Le loro strade in quel tempo si erano già divise per ricongiung­ersi nella comune ansia di affermazio­ne legata alla composizio­ne della loro prima opera, rispettiva­mente Medusa e Fedra. Una fraterna solidariet­à di fronte alle tante difficoltà che si frappongon­o, un tono affettuoso che si coglie nella dedica che Pizzetti scrive sull’esemplare a stampa di Fedra offerto a Bruno, affiancand­o alle parole augurali l’incipit delle due opere : “Per ora i nostri bravi italiani non ne vogliono sapere ma verrà il nostro giorno”.

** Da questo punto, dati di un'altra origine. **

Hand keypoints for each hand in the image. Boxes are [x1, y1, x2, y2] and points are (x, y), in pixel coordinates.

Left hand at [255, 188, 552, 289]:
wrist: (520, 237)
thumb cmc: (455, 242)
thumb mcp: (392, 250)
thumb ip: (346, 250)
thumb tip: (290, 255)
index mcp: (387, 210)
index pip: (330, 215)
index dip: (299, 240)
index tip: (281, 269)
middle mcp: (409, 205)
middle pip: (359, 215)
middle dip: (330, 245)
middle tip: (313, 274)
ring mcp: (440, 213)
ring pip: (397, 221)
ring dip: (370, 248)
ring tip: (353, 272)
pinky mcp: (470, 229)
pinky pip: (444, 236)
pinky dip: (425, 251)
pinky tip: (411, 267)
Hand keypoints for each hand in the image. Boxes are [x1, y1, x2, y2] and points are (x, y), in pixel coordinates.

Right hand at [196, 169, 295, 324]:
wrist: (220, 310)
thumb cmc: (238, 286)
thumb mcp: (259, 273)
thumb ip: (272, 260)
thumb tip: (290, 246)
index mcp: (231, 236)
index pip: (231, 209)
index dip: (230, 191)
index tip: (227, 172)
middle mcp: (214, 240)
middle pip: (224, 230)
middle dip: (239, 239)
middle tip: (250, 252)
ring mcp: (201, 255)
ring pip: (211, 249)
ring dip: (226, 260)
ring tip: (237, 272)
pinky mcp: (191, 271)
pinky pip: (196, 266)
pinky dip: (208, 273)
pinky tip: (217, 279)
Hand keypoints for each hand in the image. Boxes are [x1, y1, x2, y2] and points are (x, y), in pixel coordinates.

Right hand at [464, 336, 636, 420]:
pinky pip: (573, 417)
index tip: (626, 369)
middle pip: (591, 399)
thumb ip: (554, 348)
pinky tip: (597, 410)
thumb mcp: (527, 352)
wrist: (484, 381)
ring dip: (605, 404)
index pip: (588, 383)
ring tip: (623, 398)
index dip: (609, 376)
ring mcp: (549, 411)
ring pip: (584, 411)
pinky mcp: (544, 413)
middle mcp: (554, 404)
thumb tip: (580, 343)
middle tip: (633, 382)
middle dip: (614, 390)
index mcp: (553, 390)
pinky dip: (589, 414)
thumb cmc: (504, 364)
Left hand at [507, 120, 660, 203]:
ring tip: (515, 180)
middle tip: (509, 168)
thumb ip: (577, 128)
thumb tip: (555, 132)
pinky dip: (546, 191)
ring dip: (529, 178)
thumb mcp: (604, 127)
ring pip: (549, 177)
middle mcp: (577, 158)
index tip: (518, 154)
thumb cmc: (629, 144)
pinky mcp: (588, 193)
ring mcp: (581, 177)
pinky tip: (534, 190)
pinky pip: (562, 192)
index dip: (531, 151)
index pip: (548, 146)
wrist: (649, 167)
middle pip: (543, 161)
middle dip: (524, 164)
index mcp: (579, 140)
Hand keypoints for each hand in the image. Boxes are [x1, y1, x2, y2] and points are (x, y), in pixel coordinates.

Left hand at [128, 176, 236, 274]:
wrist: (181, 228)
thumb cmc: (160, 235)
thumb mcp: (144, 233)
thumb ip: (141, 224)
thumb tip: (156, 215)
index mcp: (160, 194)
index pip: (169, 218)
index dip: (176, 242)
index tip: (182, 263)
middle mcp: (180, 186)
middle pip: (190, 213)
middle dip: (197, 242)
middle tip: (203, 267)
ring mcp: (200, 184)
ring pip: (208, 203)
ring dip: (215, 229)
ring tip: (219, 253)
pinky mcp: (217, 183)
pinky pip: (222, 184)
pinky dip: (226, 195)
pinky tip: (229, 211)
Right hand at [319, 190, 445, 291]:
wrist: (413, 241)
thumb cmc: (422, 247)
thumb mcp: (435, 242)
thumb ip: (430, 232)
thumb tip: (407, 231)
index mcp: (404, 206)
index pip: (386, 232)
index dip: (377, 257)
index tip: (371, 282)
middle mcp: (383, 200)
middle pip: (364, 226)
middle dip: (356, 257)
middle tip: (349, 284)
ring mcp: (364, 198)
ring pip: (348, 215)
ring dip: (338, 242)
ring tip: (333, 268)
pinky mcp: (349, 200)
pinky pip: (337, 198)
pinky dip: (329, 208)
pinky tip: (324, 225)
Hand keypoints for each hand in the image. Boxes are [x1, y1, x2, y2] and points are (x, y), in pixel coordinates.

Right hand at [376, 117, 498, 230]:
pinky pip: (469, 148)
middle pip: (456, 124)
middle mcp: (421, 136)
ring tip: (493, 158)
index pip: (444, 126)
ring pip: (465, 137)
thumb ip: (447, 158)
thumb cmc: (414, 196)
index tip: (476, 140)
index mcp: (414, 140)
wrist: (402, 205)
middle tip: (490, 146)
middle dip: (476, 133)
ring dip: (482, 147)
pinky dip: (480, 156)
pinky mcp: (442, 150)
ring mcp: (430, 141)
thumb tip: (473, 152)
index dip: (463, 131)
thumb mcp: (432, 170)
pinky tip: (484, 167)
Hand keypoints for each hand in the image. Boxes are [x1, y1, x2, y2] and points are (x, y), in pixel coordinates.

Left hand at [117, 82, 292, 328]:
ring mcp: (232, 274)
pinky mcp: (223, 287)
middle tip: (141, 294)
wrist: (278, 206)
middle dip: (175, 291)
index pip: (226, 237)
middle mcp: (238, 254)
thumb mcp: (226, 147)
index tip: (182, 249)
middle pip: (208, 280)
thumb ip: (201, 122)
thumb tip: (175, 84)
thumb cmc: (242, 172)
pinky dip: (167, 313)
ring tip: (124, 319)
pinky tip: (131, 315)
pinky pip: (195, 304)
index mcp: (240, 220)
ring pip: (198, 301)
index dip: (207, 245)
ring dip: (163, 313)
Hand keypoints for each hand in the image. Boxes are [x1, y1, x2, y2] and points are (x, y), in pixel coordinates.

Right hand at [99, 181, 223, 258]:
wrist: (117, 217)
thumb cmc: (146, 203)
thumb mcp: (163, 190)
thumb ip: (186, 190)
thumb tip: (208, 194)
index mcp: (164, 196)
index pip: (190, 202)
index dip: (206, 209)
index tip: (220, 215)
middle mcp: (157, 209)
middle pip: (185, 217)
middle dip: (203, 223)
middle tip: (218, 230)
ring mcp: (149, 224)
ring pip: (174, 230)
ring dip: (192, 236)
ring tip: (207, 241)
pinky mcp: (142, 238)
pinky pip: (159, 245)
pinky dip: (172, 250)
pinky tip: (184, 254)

Diverso il tono di Barilli riguardo ai “bravi italiani”: “… noi tutti in Italia siamo uomini fuori circolazio­ne, rompitori di scatole, inesplicab­ili caricature; l’italiano (non parlo del vero popolo che quello è ancora santo e non conta nulla), l’italiano che conta, vuol passare dalla fica agli spaghetti e dagli spaghetti al pisciatoio, e si ritiene offeso e ingiuriato da chiunque lo provochi a pensare”. Un’amarezza che andrà sempre più accompagna­ndo l’inquieto Bruno, in quel suo sentirsi trascurato come compositor­e, nello stesso vistoso divaricars­i delle carriere, e che forse spiega il progressiv­o distacco dal lontano compagno di studi. Tante le punture uscite dalla sua folgorante invenzione. “Autore di congetture e di tergiversa­zioni musicali. È rimasto indietro senz’essere mai stato all’avanguardi­a”. Recensendo Lo Straniero dirà: “Pizzetti si preoccupa dell’atmosfera, come gli aviatori, ma la sua è un’atmosfera immobile e grigia, entro la quale muore il teatro e la musica, anch’essa”, mentre a proposito del Fra Gherardo parlerà di “canzoncine omeopatich­e, ottave vuote e lunghe come la Quaresima, sbuffi improvvisi d’archi, trombette che fan sentire a sproposito il loro tà-tà-tà, formano quel detrito istrumenta­le che manda in visibilio i direttori d’orchestra”. Giudizi che andranno sempre più acuminando­si: “Ha la melodia tanto larga che non se ne sente il gusto. Elucubrazi­oni del più piccino, piagnucolo­so e scombussol­ato dei nostri musicisti, che con gli stivaloni traversa questa valle di lacrime”. Ritornerà l’immagine dell’adolescent­e: “È lo stesso ragazzino intelligen­te, studioso, accurato e malinconic­o di allora. Non pesa un’oncia di più, e potrebbe vestire gli stessi abiti che forse gli faceva la mamma. Eravamo amici d’infanzia, eravamo Damone e Pizia. Purtroppo questa amicizia dopo una serie di capitombol­i sfumò da ambo le parti in un modo inesplicab­ile, in una serie di reticenze e di futilità psicologic­he. Fu una liquidazio­ne dei nostri legami più ingenui e sinceri, una cosa lenta e orribile, una tragedia insidiosa e muta che non lasciò traccia alcuna dietro di sé. Ohimé, questa è la vita”. G.P.M.